*** Material supplied ***
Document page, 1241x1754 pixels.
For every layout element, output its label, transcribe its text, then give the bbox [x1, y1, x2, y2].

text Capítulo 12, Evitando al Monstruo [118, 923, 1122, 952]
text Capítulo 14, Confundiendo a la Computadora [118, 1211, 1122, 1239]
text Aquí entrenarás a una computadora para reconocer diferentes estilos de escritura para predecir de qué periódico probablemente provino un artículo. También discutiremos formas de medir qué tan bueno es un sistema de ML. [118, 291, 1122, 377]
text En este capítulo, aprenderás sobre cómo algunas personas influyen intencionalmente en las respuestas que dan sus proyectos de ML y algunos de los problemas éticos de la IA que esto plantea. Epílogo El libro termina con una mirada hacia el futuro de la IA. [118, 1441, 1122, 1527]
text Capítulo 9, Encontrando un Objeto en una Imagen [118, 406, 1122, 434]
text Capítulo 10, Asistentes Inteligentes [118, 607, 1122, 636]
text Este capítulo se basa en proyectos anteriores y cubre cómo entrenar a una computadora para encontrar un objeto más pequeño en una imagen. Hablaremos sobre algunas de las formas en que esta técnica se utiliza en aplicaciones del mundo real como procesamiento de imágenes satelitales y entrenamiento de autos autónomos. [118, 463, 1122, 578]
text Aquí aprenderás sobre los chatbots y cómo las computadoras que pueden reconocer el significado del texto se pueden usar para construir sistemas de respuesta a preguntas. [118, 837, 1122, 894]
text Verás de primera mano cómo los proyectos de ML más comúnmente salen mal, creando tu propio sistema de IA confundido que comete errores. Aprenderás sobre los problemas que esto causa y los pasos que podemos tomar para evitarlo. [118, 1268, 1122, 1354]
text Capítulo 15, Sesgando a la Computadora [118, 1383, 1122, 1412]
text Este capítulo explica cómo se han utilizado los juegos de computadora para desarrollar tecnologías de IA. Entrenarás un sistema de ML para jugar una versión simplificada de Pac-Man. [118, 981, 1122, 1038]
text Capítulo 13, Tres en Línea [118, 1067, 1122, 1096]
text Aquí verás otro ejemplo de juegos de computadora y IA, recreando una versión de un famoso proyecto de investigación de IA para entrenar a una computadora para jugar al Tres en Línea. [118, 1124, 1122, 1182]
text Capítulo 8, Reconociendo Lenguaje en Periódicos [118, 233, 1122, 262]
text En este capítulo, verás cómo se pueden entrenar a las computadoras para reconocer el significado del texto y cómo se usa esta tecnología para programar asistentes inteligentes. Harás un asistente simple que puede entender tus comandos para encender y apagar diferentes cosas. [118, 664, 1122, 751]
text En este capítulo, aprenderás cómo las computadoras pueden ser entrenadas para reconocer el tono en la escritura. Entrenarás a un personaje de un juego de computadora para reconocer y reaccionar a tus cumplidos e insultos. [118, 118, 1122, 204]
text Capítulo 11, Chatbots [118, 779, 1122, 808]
*** End of Material supplied ***
_Requirement_
Reply with one number only: how many lines of the listing hold "sobre"?

_Written solution_
4